- [Exercise tasks]
A: In the Avalos v. State opinion, on what date was the motion to revoke probation filed?
B: Write out everything in the Avalos v. State opinion from "On August 11, 1971, a" down to "consent with intent to commit theft.".

[Begin Passage given]

Avalos v. State
This text of 480 S.W.2d 382 (Avalos v. State) is published on Counsel Stack Legal Research, covering Court of Criminal Appeals of Texas primary law. Counsel Stack provides free access to over 12 million legal documents including statutes, case law, regulations, and constitutions.
Opinions
OPINION
This is an appeal from an order revoking probation.
The appellant was convicted on April 1, 1970, for the offense of burglary with intent to commit theft. The punishment was assessed at three years, probated.
On August 11, 1971, a motion to revoke probation was filed. It alleged that a condition of the probation was violated on the 20th day of June, 1971, in that Avalos violated a law of this State by breaking and entering a coin-operated machine which was under the care, custody and control of D. C. Hubbard without his consent with intent to commit theft.
At the hearing on the motion to revoke, a confession of the appellant was offered. After a Jackson v. Denno1 type hearing was held, the court found the confession was voluntarily given after he had been properly warned of his rights which in substance complied with the requirements of Miranda v. Arizona2 and Article 38.22, Vernon’s Ann.C.C.P. Omitting the warning and the formal parts, it is as follows:
“I broke into the paper machine at the post office here in Tahoka about a month ago. I got about a dollar out of it. I took the papers out and threw them away [383]*383and then shook the money out of the machine. Yesterday I broke into the newspaper machine again, I didn’t get any money because there was none in it. I threw the papers in the trash can there at the post office. My little brother was with me yesterday. He wasn’t the first time. He is ten or eleven years old.”

[End Passage given]
[Begin Stored records]

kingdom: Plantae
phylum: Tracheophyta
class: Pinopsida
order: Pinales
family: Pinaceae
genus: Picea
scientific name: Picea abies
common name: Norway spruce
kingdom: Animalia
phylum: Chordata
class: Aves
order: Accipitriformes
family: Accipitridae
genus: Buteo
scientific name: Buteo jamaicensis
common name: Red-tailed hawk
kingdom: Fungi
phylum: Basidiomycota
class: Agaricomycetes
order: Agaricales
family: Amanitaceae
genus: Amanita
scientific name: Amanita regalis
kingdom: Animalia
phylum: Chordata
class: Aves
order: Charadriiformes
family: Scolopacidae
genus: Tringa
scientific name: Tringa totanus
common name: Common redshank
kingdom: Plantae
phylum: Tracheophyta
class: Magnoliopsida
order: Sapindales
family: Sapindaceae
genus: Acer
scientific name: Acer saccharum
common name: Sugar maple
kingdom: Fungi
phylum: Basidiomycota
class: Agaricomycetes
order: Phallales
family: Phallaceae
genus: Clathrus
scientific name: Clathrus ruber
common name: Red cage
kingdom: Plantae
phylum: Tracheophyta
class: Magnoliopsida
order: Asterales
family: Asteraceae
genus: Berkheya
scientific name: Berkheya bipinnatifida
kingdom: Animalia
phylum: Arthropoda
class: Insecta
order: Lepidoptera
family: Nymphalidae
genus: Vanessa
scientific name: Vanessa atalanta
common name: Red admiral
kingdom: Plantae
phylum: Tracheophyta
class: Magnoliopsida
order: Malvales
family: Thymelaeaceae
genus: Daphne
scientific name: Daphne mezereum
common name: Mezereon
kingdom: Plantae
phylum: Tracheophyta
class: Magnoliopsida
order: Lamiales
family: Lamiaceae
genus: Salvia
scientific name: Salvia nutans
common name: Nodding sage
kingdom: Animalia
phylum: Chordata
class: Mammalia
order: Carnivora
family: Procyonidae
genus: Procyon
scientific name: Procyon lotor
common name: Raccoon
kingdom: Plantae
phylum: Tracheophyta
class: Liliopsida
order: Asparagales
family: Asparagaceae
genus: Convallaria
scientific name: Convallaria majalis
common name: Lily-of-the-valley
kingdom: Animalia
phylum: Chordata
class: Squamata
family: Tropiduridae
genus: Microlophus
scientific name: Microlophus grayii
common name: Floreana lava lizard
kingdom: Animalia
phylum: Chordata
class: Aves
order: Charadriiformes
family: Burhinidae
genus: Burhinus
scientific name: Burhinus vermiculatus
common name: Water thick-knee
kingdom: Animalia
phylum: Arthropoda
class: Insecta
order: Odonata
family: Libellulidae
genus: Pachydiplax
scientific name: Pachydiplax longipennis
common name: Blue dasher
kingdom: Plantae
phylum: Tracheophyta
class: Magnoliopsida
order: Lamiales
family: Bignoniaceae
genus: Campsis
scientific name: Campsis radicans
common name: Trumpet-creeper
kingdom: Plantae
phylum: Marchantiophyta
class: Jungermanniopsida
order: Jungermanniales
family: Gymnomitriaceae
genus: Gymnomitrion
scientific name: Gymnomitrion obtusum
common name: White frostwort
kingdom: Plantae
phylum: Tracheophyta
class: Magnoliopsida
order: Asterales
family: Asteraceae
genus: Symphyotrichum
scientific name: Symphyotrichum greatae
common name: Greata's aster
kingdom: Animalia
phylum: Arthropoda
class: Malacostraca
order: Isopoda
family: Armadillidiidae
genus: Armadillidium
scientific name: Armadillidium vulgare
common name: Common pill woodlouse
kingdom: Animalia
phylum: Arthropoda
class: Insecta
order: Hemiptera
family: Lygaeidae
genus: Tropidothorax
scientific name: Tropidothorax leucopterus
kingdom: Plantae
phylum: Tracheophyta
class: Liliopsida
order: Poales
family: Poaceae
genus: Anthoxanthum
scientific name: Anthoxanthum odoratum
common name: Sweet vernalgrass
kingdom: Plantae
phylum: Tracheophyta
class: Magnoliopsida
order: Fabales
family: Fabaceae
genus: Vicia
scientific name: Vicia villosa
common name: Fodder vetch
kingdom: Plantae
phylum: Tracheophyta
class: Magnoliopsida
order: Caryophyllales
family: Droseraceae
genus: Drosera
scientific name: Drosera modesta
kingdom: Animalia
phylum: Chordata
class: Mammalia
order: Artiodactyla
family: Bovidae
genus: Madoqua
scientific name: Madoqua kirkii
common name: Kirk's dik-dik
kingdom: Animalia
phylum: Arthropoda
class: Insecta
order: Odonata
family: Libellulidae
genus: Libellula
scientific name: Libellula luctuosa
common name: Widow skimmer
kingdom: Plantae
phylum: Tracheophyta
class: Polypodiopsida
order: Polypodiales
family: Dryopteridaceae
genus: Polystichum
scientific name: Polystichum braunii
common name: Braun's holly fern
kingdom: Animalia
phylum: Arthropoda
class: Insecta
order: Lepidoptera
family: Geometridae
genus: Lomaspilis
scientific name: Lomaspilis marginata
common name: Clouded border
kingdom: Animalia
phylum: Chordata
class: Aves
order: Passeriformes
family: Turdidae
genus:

[End Stored records]

- [Responses per task]
A: August 11, 1971

B:
On August 11, 1971, a motion to revoke probation was filed. It alleged that a condition of the probation was violated on the 20th day of June, 1971, in that Avalos violated a law of this State by breaking and entering a coin-operated machine which was under the care, custody and control of D. C. Hubbard without his consent with intent to commit theft.